Written task
Reproduce all of the material below word for word, leaving out the pictures.

Chart understanding data
_ _ _ _
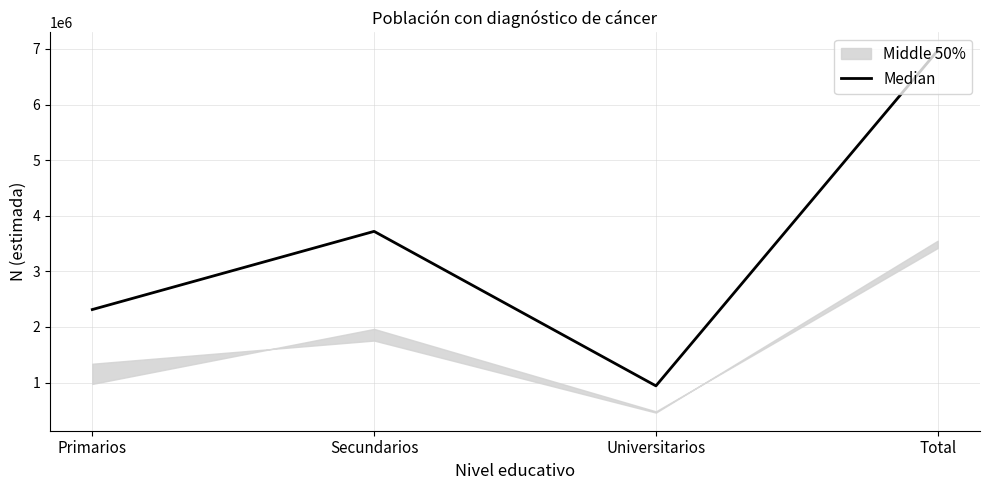

How many points are higher than both their immediate neighbors (excluding endpoints)?

1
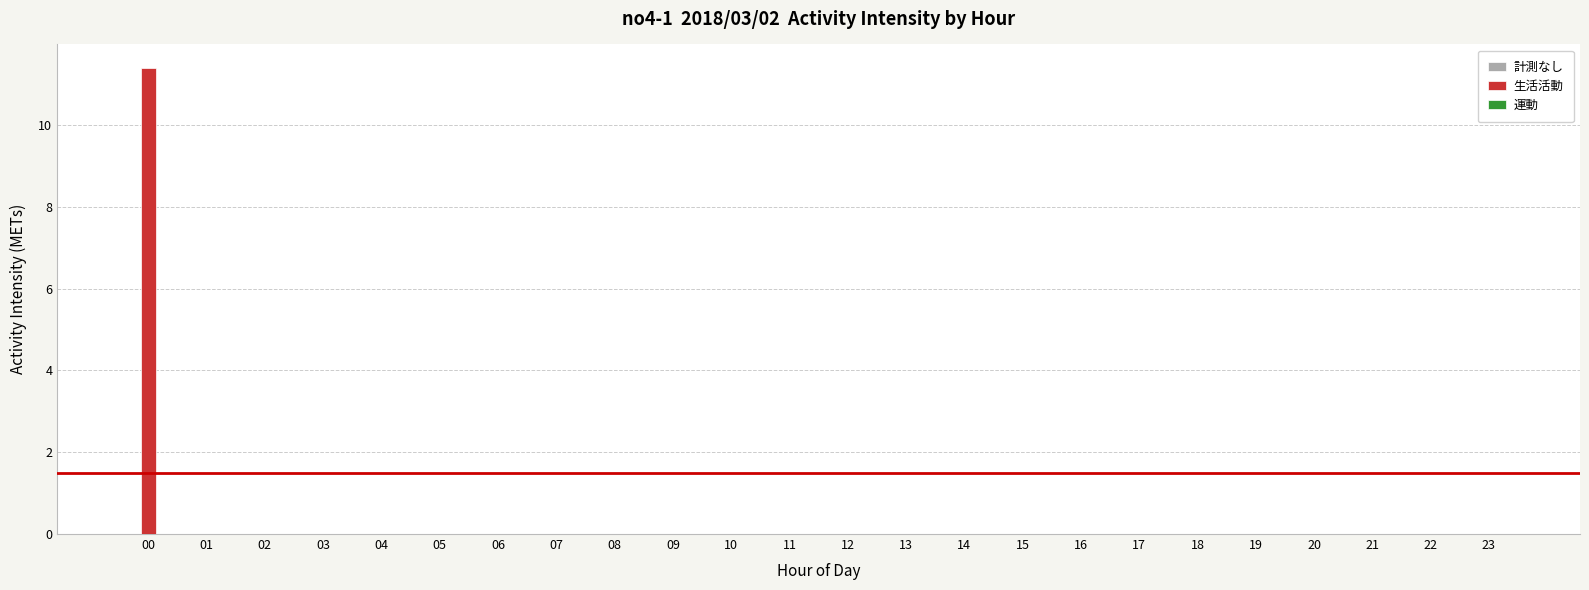

The value at 02 is 0.0. True or false?

True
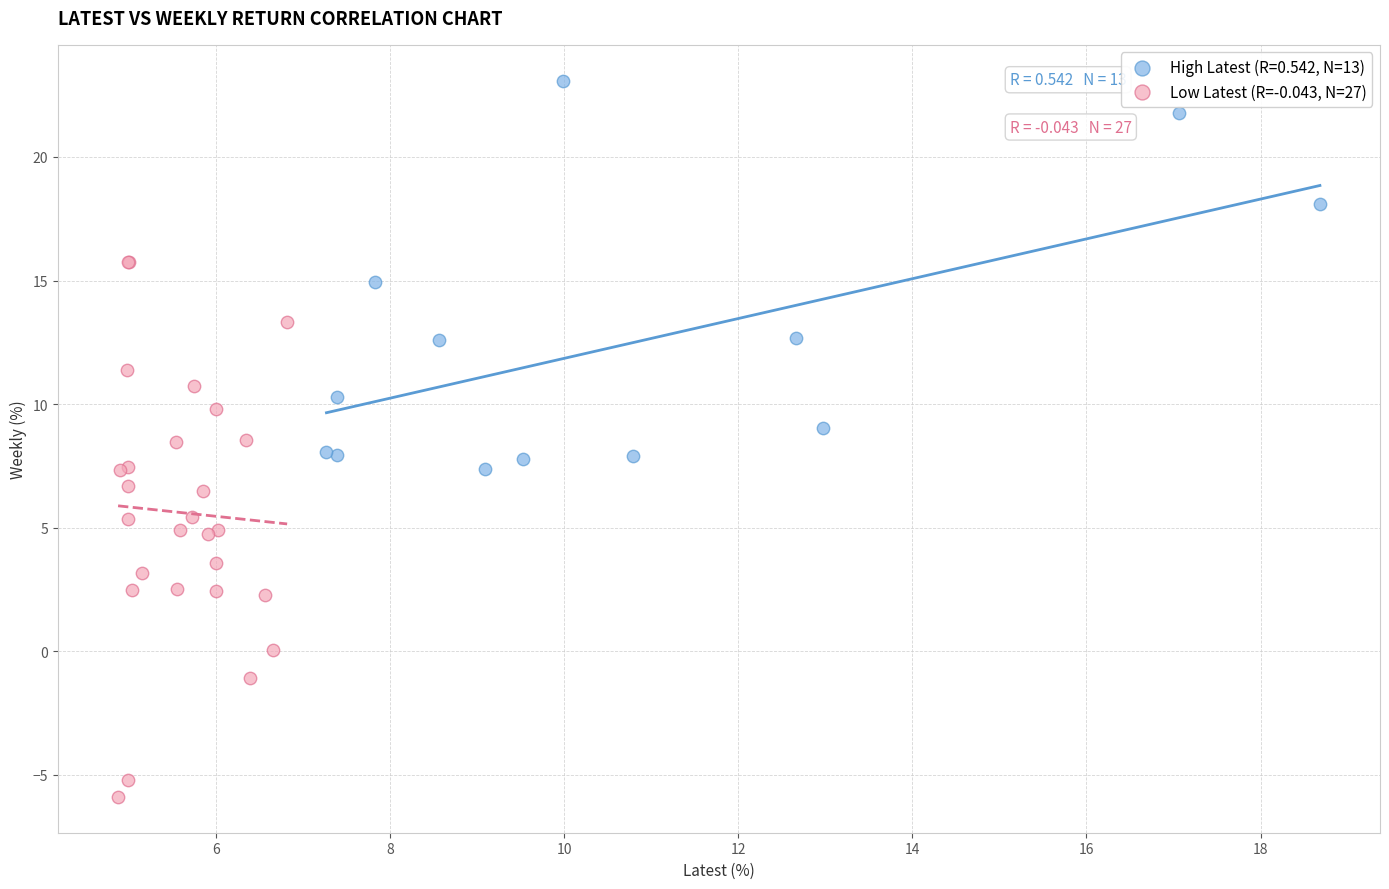

Which series has the largest Y range (max minus min)?

Low Latest (R=-0.043, N=27)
_ _ _ _
Result
How many points are higher than both their immediate neighbors (excluding endpoints)?

1

The value at 02 is 0.0. True or false?

True

Which series has the largest Y range (max minus min)?

Low Latest (R=-0.043, N=27)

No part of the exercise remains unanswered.